Students, rather than politicians, were given the power of the nation’s purse strings Wednesday, as creators of a popular online simulation game offered a group of public policy students an opportunity to decide how to manage the federal budget.
It was up to students to choose how to handle the government’s health care, Social Security, infrastructure, education and other programs and expenses while also monitoring revenues through tax code structure and investments in the online game “Budget Hero,” which recently launched a new Election Edition. The role-playing came at a time when a heated presidential campaign has pitted the two political parties against each other when it comes to responsibly managing the nation’s budget.
“It’s a tremendously important exercise to be able to have people just really confront the realities of what so often just gets wrapped up in rhetoric,” said Don Kettl, the public policy school dean. “For these students in particular, what’s also important is that we’re not only talking about the nation’s future — we’re talking about their future.”
The four groups of students varied on their underlying goals for the budget: whether to promote government efficiency, work toward energy independence or simplify the tax code to generate revenue more effectively.
Killing tax cuts was the solution for public policy masters student Adele Byrne and her group.
“That’s one of the most important ways to try and balance the budget … to have more coming in than goes out,” Byrne said.
Others favored cuts to corporate tax rates to give businesses a leg up in the global marketplace.
“For taxes it was pretty much our conflict area, where we couldn’t decide whether or not to cut the corporate taxes,” said Max Gross, a senior economics major. “We decided for the purpose of competitive advantage that we should.”
And almost every group agreed to cut defense as the nation slowly draws out of conflicts in the Middle East.
Additionally, every group looked to address Social Security and Medicare, government programs with price tags that are set to skyrocket as more and more people retire in the years to come. The groups proposed raising the retirement age, which Kettl said would cut the benefits of those very students when they reach retirement age.
“That, I think, is a pretty powerful message,” Kettl said. “Every group stood up and said, ‘You can cut my benefits in the future in exchange for the ability to be able put the country back into a sound fiscal situation.’”
The simulation culminated in a Capitol Hill news conference, where university officials and students presented the game and student input to Congress.

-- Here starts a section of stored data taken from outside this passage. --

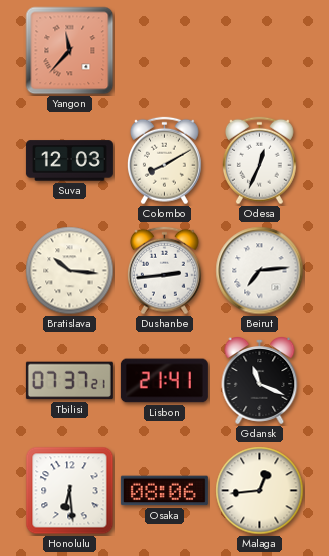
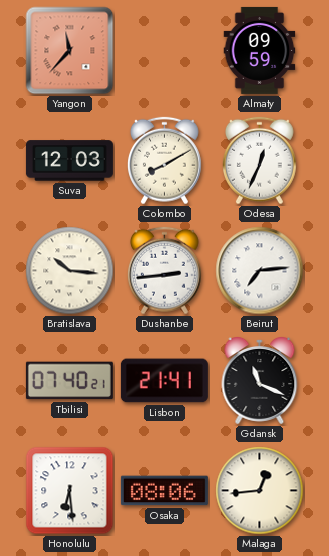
Almaty: none -> 09:59
Tbilisi: 07:37 -> 07:40
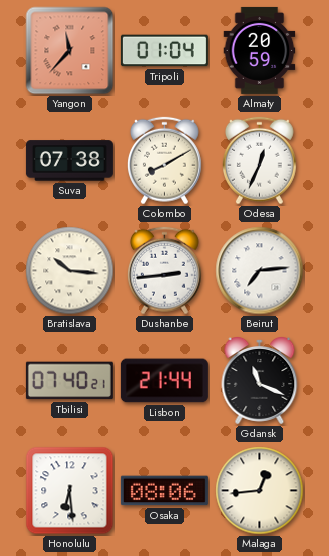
Tripoli: none -> 01:04
Almaty: 09:59 -> 20:59
Suva: 12:03 -> 07:38
Lisbon: 21:41 -> 21:44
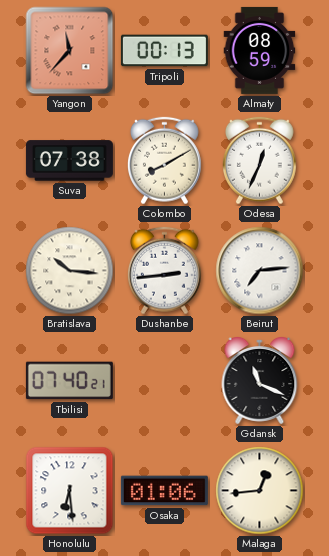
Tripoli: 01:04 -> 00:13
Almaty: 20:59 -> 08:59
Lisbon: 21:44 -> none
Osaka: 08:06 -> 01:06
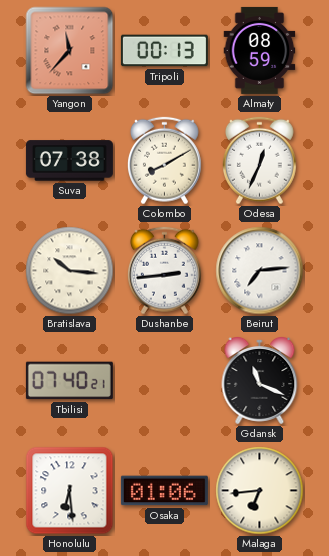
Malaga: 12:44 -> 6:44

“As it stands now, it’s our generation that’s going to be stuck with all the debt and all the fiscal woes of the country,” said Zach Cohen, a senior government and politics major. “While politicians have paid relatively good lip service about fixing the debt and bringing Social Security and Medicaid to sustainable levels, we haven’t really seen that in action.”
Some students were eager to pitch their ideas to Congress in hopes of fixing the budget before it’s too late.
“I think we need to have a frank discussion with the American people about what will happen if this budget goes bust,” said J Charles Mintzmyer, a masters student in public policy. “Maybe in 2035 we won’t have a military; maybe in 2035 we won’t have social security.”